▸ **Action item**
Duplicate the part of the warewasher description starting at "BRIEF DESCRIPTION OF" and ending at "warewasher of FIG. 3.", word for word.

BRIEF DESCRIPTION OF THE DRAWINGS
[0019] FIG. 1 is a schematic side elevation of one embodiment of a
warewasher; and
[0020] FIG. 2 is a flow chart of exemplary process/logic for the
warewasher of FIG. 1;
[0021] FIG. 3 is a schematic side elevation of another embodiment
of a warewasher; and
[0022] FIG. 4 is a flow chart of exemplary process/logic for the
warewasher of FIG. 3.
DETAILED DESCRIPTION
[0023] Referring to FIG. 1, an exemplary warewash machine 10 is
shown, with a housing 12 and an internal chamber 14 with a spray
zone 20 that can receive a rack 16 (or racks) of soiled wares 18
for cleaning (e.g., through an access opening closeable by a door
or hood or, in some cases, through an access opening without a
door). The machine includes a wash tank 22 below the spray zone. A
mechanism 24 for lowering wares from the spray zone 20 down into
the wash tank 22, and raising the wares from the wash tank 22 back
up into the spray zone 20 is shown schematically. By way of
example, the mechanism 24 could be a lift platform (e.g., open wire
frame type) that is raised or lowered by way of a motor and belt or
chain drive, or by way of one or more linear actuators. However,
other mechanism configurations are possible.

▸ **The data**

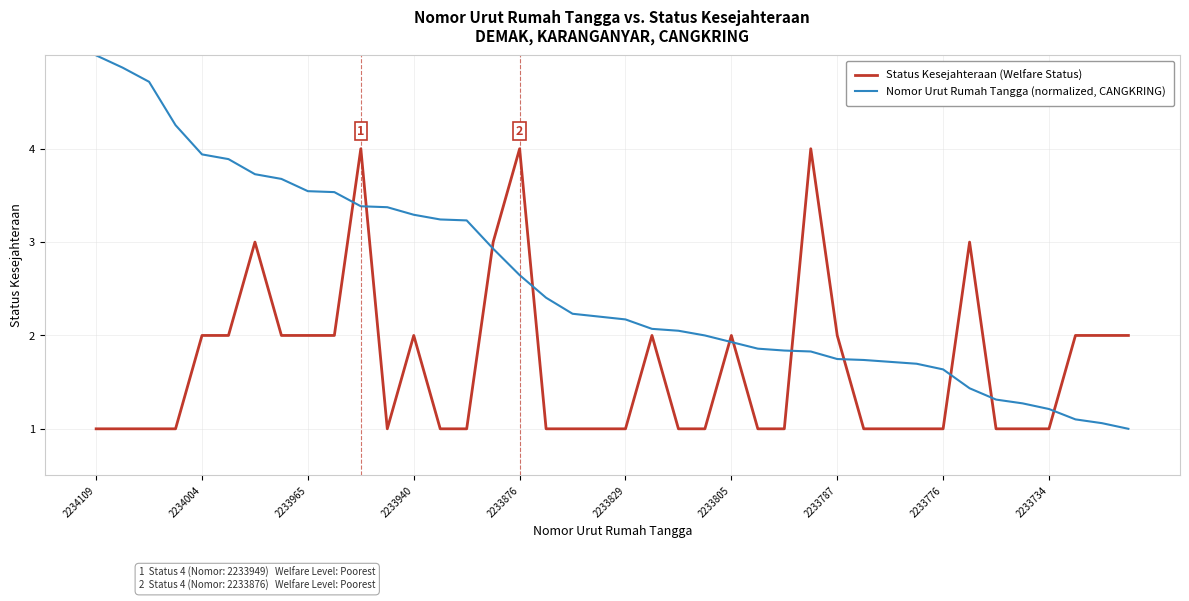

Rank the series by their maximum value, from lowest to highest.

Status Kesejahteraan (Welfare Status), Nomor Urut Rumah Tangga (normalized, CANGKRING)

▸ **Solution below**
BRIEF DESCRIPTION OF THE DRAWINGS
[0019] FIG. 1 is a schematic side elevation of one embodiment of a
warewasher; and
[0020] FIG. 2 is a flow chart of exemplary process/logic for the
warewasher of FIG. 1;
[0021] FIG. 3 is a schematic side elevation of another embodiment
of a warewasher; and
[0022] FIG. 4 is a flow chart of exemplary process/logic for the
warewasher of FIG. 3.